What this task involves - Everything in the records below from the line containing "9.2. Other information" through the line containing "County Councillor Caroline" is to be reproduced exactly, those two lines included; no picture is to be copied.

Given entries -
········

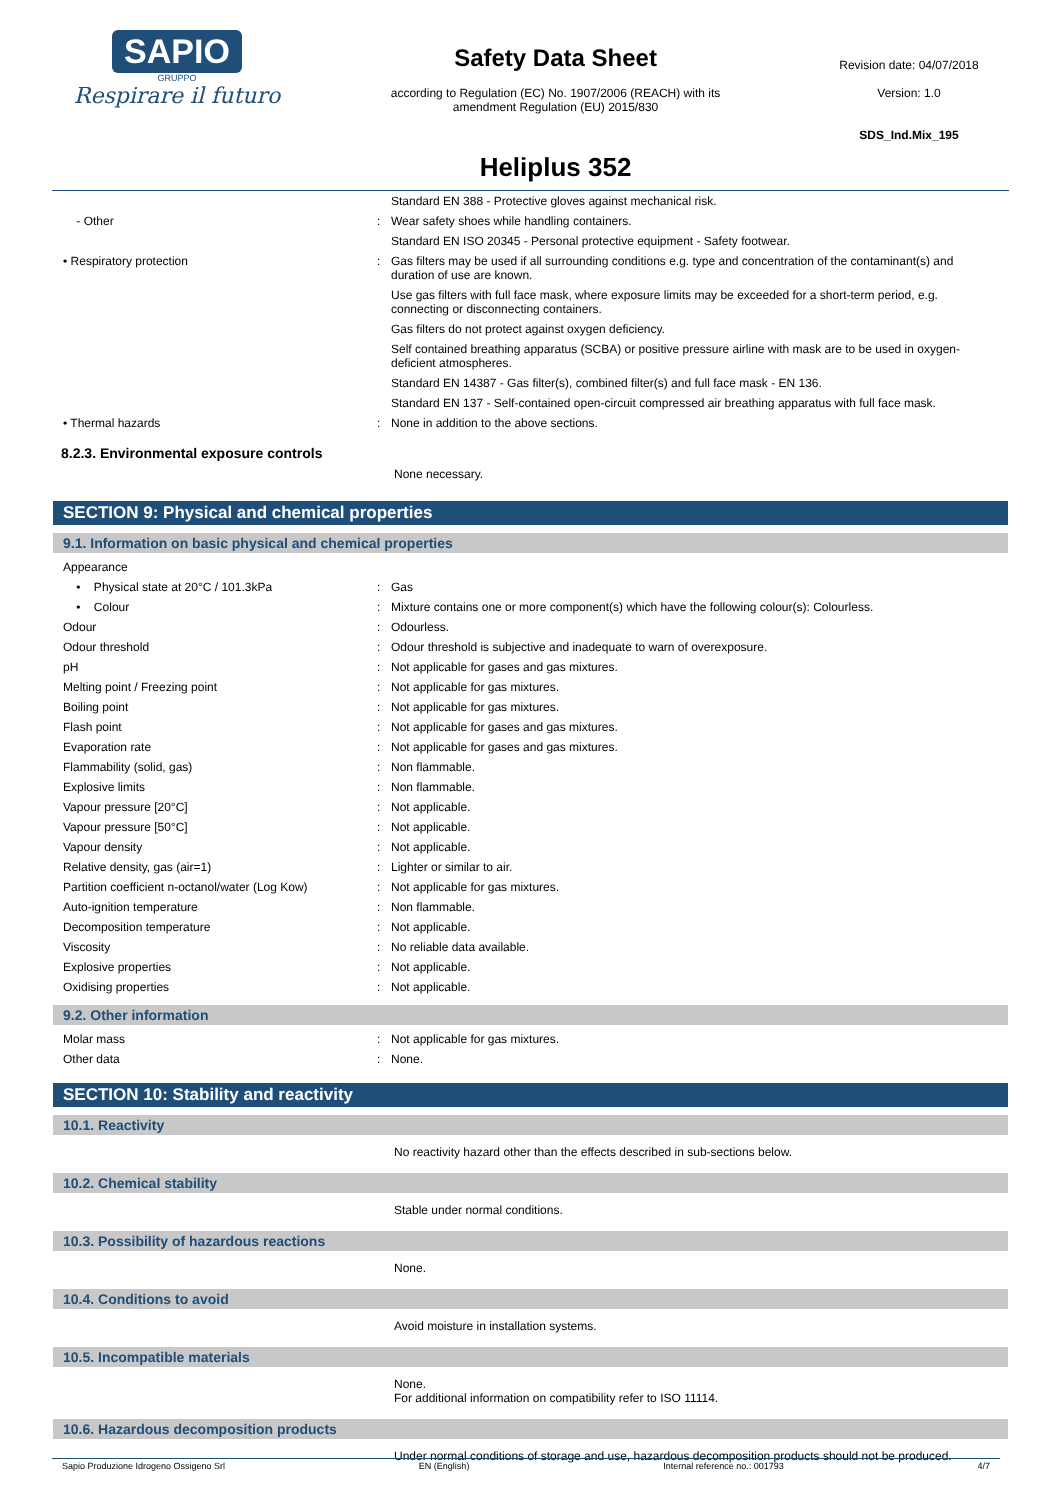SAPIO
GRUPPO
Respirare il futuro
Safety Data Sheet
according to Regulation (EC) No. 1907/2006 (REACH) with its
amendment Regulation (EU) 2015/830
Heliplus 352
Revision date: 04/07/2018
Version: 1.0
SDS_Ind.Mix_195
| | | Standard EN 388 - Protective gloves against mechanical risk. |
| - Other | : | Wear safety shoes while handling containers. |
| | | Standard EN ISO 20345 - Personal protective equipment - Safety footwear. |
| • Respiratory protection | : | Gas filters may be used if all surrounding conditions e.g. type and concentration of the contaminant(s) and duration of use are known. |
| | | Use gas filters with full face mask, where exposure limits may be exceeded for a short-term period, e.g. connecting or disconnecting containers. |
| | | Gas filters do not protect against oxygen deficiency. |
| | | Self contained breathing apparatus (SCBA) or positive pressure airline with mask are to be used in oxygen-deficient atmospheres. |
| | | Standard EN 14387 - Gas filter(s), combined filter(s) and full face mask - EN 136. |
| | | Standard EN 137 - Self-contained open-circuit compressed air breathing apparatus with full face mask. |
| • Thermal hazards | : | None in addition to the above sections. |
8.2.3. Environmental exposure controls
None necessary.
SECTION 9: Physical and chemical properties
9.1. Information on basic physical and chemical properties
| Appearance | | |
| • Physical state at 20°C / 101.3kPa | : | Gas |
| • Colour | : | Mixture contains one or more component(s) which have the following colour(s): Colourless. |
| Odour | : | Odourless. |
| Odour threshold | : | Odour threshold is subjective and inadequate to warn of overexposure. |
| pH | : | Not applicable for gases and gas mixtures. |
| Melting point / Freezing point | : | Not applicable for gas mixtures. |
| Boiling point | : | Not applicable for gas mixtures. |
| Flash point | : | Not applicable for gases and gas mixtures. |
| Evaporation rate | : | Not applicable for gases and gas mixtures. |
| Flammability (solid, gas) | : | Non flammable. |
| Explosive limits | : | Non flammable. |
| Vapour pressure [20°C] | : | Not applicable. |
| Vapour pressure [50°C] | : | Not applicable. |
| Vapour density | : | Not applicable. |
| Relative density, gas (air=1) | : | Lighter or similar to air. |
| Partition coefficient n-octanol/water (Log Kow) | : | Not applicable for gas mixtures. |
| Auto-ignition temperature | : | Non flammable. |
| Decomposition temperature | : | Not applicable. |
| Viscosity | : | No reliable data available. |
| Explosive properties | : | Not applicable. |
| Oxidising properties | : | Not applicable. |
9.2. Other information
| Molar mass | : | Not applicable for gas mixtures. |
| Other data | : | None. |
SECTION 10: Stability and reactivity
10.1. Reactivity
No reactivity hazard other than the effects described in sub-sections below.
10.2. Chemical stability
Stable under normal conditions.
10.3. Possibility of hazardous reactions
None.
10.4. Conditions to avoid
Avoid moisture in installation systems.
10.5. Incompatible materials
None.
For additional information on compatibility refer to ISO 11114.
10.6. Hazardous decomposition products
Under normal conditions of storage and use, hazardous decomposition products should not be produced.
Sapio Produzione Idrogeno Ossigeno Srl EN (English) Internal reference no.: 001793 4/7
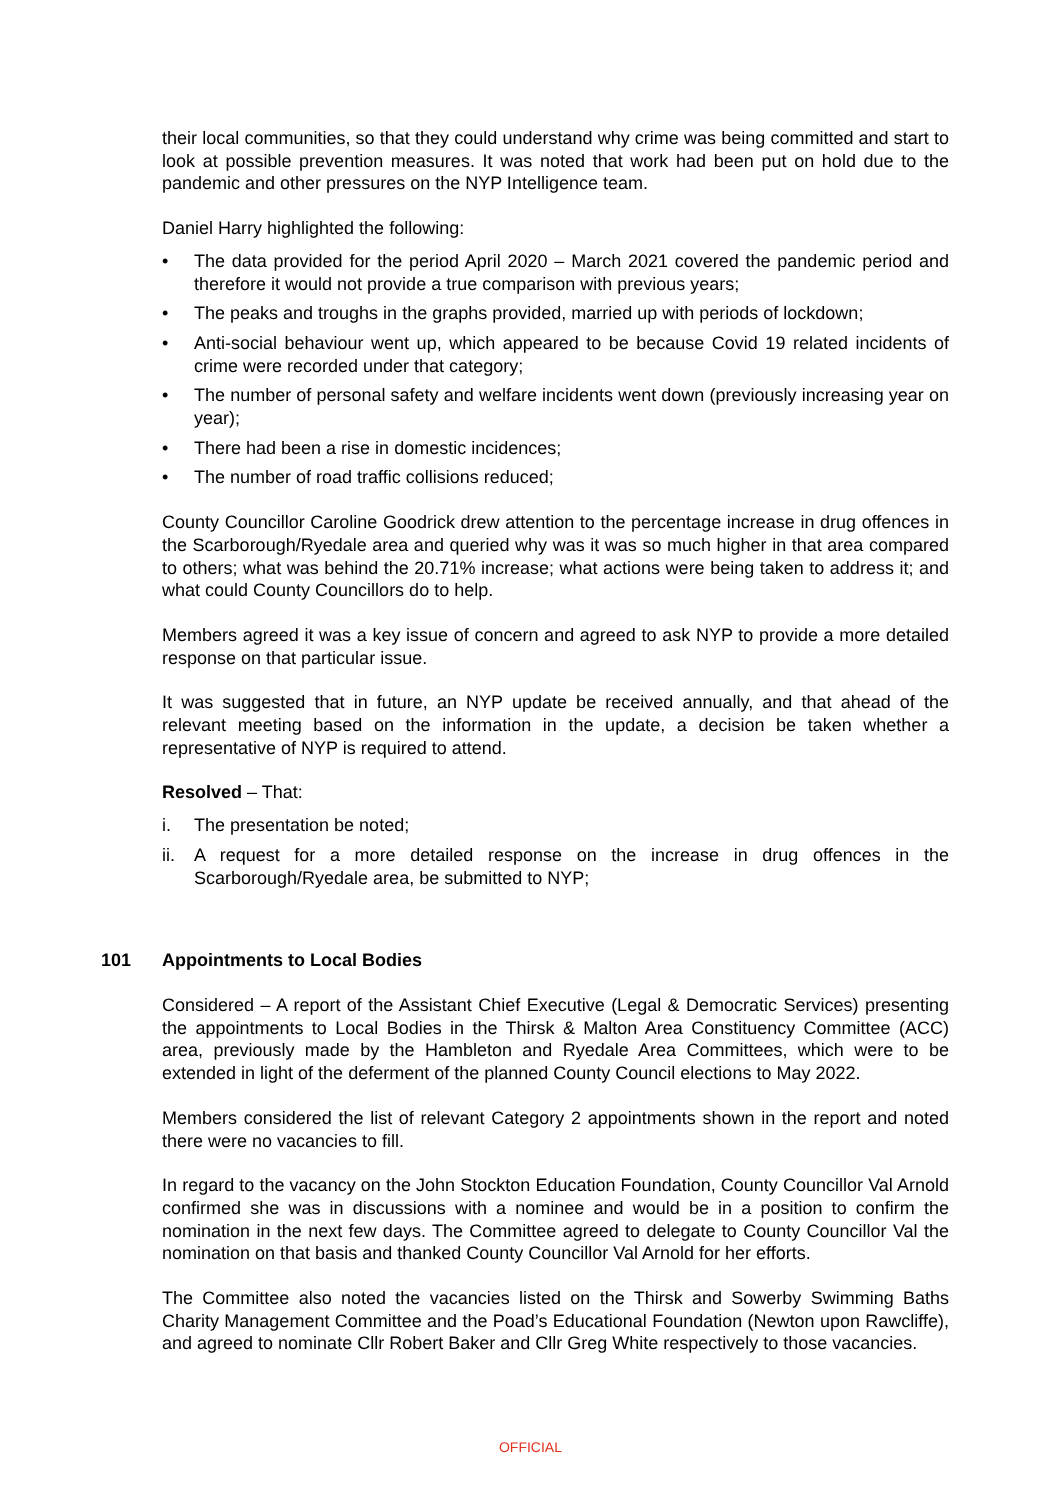their local communities, so that they could understand why crime was being committed and start to look at possible prevention measures. It was noted that work had been put on hold due to the pandemic and other pressures on the NYP Intelligence team.
Daniel Harry highlighted the following:
• The data provided for the period April 2020 – March 2021 covered the pandemic period and therefore it would not provide a true comparison with previous years;
• The peaks and troughs in the graphs provided, married up with periods of lockdown;
• Anti-social behaviour went up, which appeared to be because Covid 19 related incidents of crime were recorded under that category;
• The number of personal safety and welfare incidents went down (previously increasing year on year);
• There had been a rise in domestic incidences;
• The number of road traffic collisions reduced;
County Councillor Caroline Goodrick drew attention to the percentage increase in drug offences in the Scarborough/Ryedale area and queried why was it was so much higher in that area compared to others; what was behind the 20.71% increase; what actions were being taken to address it; and what could County Councillors do to help.
Members agreed it was a key issue of concern and agreed to ask NYP to provide a more detailed response on that particular issue.
It was suggested that in future, an NYP update be received annually, and that ahead of the relevant meeting based on the information in the update, a decision be taken whether a representative of NYP is required to attend.
Resolved – That:
i. The presentation be noted;
ii. A request for a more detailed response on the increase in drug offences in the Scarborough/Ryedale area, be submitted to NYP;
101 Appointments to Local Bodies
Considered – A report of the Assistant Chief Executive (Legal & Democratic Services) presenting the appointments to Local Bodies in the Thirsk & Malton Area Constituency Committee (ACC) area, previously made by the Hambleton and Ryedale Area Committees, which were to be extended in light of the deferment of the planned County Council elections to May 2022.
Members considered the list of relevant Category 2 appointments shown in the report and noted there were no vacancies to fill.
In regard to the vacancy on the John Stockton Education Foundation, County Councillor Val Arnold confirmed she was in discussions with a nominee and would be in a position to confirm the nomination in the next few days. The Committee agreed to delegate to County Councillor Val the nomination on that basis and thanked County Councillor Val Arnold for her efforts.
The Committee also noted the vacancies listed on the Thirsk and Sowerby Swimming Baths Charity Management Committee and the Poad’s Educational Foundation (Newton upon Rawcliffe), and agreed to nominate Cllr Robert Baker and Cllr Greg White respectively to those vacancies.
OFFICIAL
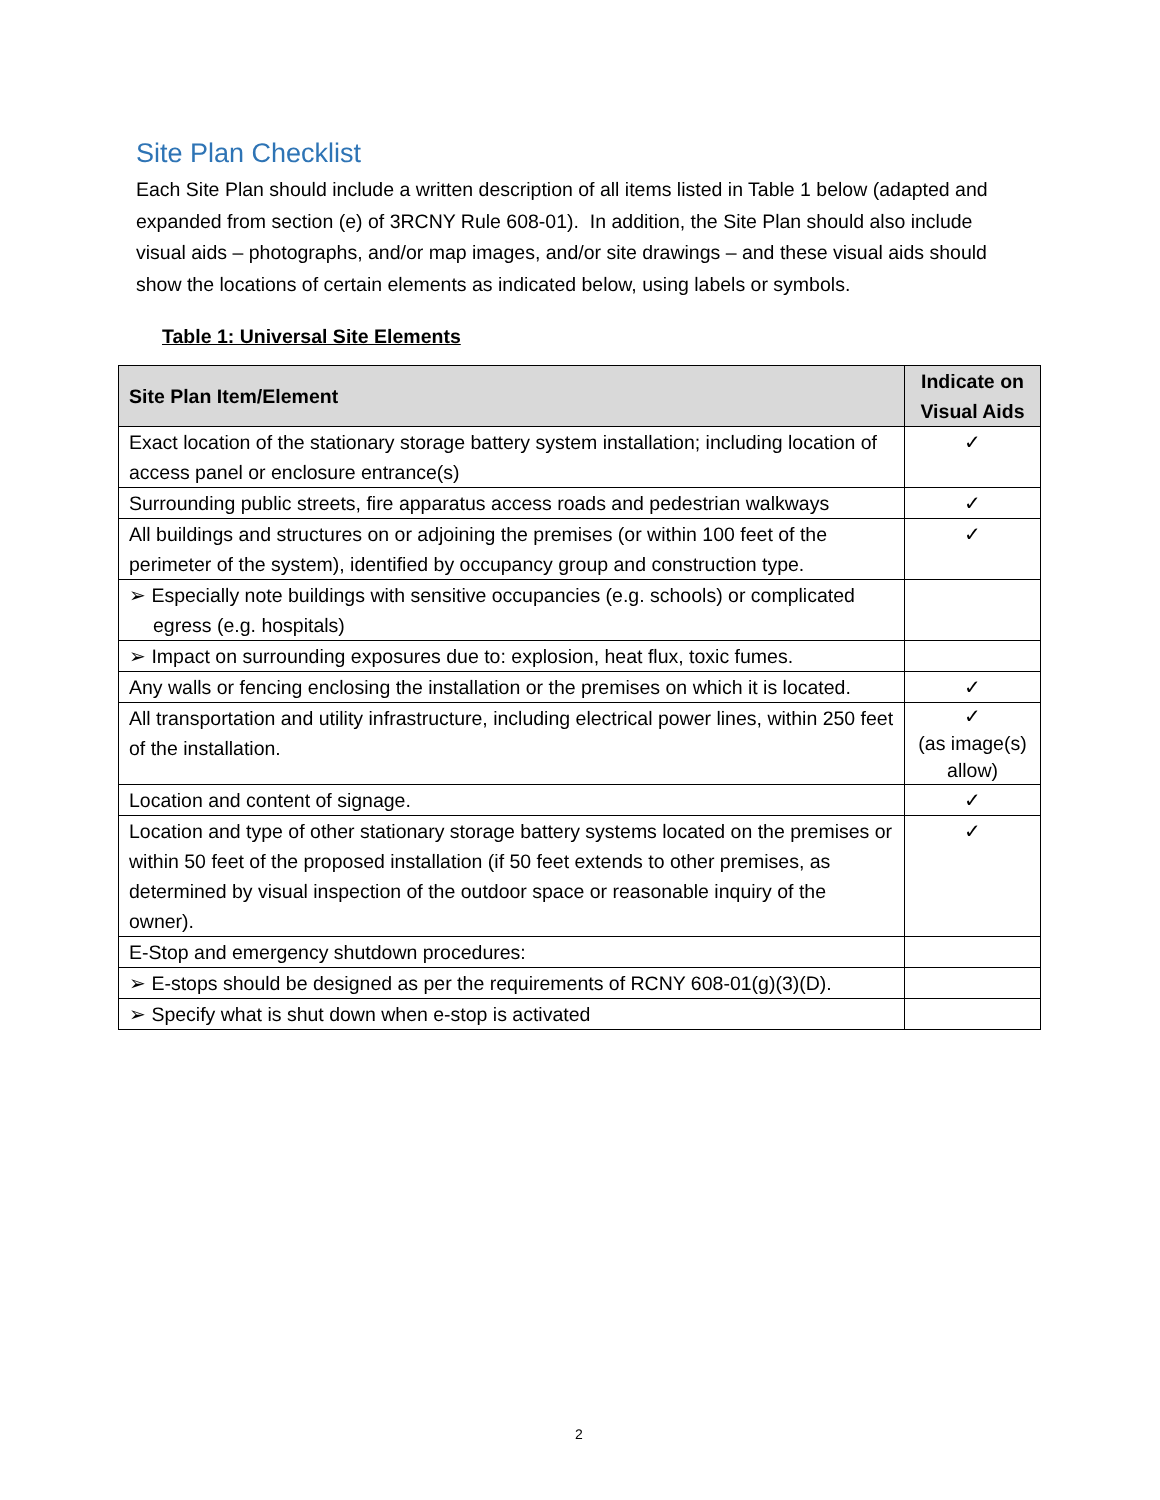Site Plan Checklist
Each Site Plan should include a written description of all items listed in Table 1 below (adapted and expanded from section (e) of 3RCNY Rule 608-01). In addition, the Site Plan should also include visual aids – photographs, and/or map images, and/or site drawings – and these visual aids should show the locations of certain elements as indicated below, using labels or symbols.
Table 1: Universal Site Elements
| Site Plan Item/Element | Indicate on Visual Aids |
| --- | --- |
| Exact location of the stationary storage battery system installation; including location of access panel or enclosure entrance(s) | ✓ |
| Surrounding public streets, fire apparatus access roads and pedestrian walkways | ✓ |
| All buildings and structures on or adjoining the premises (or within 100 feet of the perimeter of the system), identified by occupancy group and construction type. | ✓ |
| ➢ Especially note buildings with sensitive occupancies (e.g. schools) or complicated egress (e.g. hospitals) | |
| ➢ Impact on surrounding exposures due to: explosion, heat flux, toxic fumes. | |
| Any walls or fencing enclosing the installation or the premises on which it is located. | ✓ |
| All transportation and utility infrastructure, including electrical power lines, within 250 feet of the installation. | ✓ (as image(s) allow) |
| Location and content of signage. | ✓ |
| Location and type of other stationary storage battery systems located on the premises or within 50 feet of the proposed installation (if 50 feet extends to other premises, as determined by visual inspection of the outdoor space or reasonable inquiry of the owner). | ✓ |
| E-Stop and emergency shutdown procedures: | |
| ➢ E-stops should be designed as per the requirements of RCNY 608-01(g)(3)(D). | |
| ➢ Specify what is shut down when e-stop is activated | |
2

········

Result for this exercise -
9.2. Other information
| Molar mass | : | Not applicable for gas mixtures. |
| Other data | : | None. |
SECTION 10: Stability and reactivity
10.1. Reactivity
No reactivity hazard other than the effects described in sub-sections below.
10.2. Chemical stability
Stable under normal conditions.
10.3. Possibility of hazardous reactions
None.
10.4. Conditions to avoid
Avoid moisture in installation systems.
10.5. Incompatible materials
None.
For additional information on compatibility refer to ISO 11114.
10.6. Hazardous decomposition products
Under normal conditions of storage and use, hazardous decomposition products should not be produced.
Sapio Produzione Idrogeno Ossigeno Srl EN (English) Internal reference no.: 001793 4/7
their local communities, so that they could understand why crime was being committed and start to look at possible prevention measures. It was noted that work had been put on hold due to the pandemic and other pressures on the NYP Intelligence team.
Daniel Harry highlighted the following:
• The data provided for the period April 2020 – March 2021 covered the pandemic period and therefore it would not provide a true comparison with previous years;
• The peaks and troughs in the graphs provided, married up with periods of lockdown;
• Anti-social behaviour went up, which appeared to be because Covid 19 related incidents of crime were recorded under that category;
• The number of personal safety and welfare incidents went down (previously increasing year on year);
• There had been a rise in domestic incidences;
• The number of road traffic collisions reduced;
County Councillor Caroline Goodrick drew attention to the percentage increase in drug offences in the Scarborough/Ryedale area and queried why was it was so much higher in that area compared to others; what was behind the 20.71% increase; what actions were being taken to address it; and what could County Councillors do to help.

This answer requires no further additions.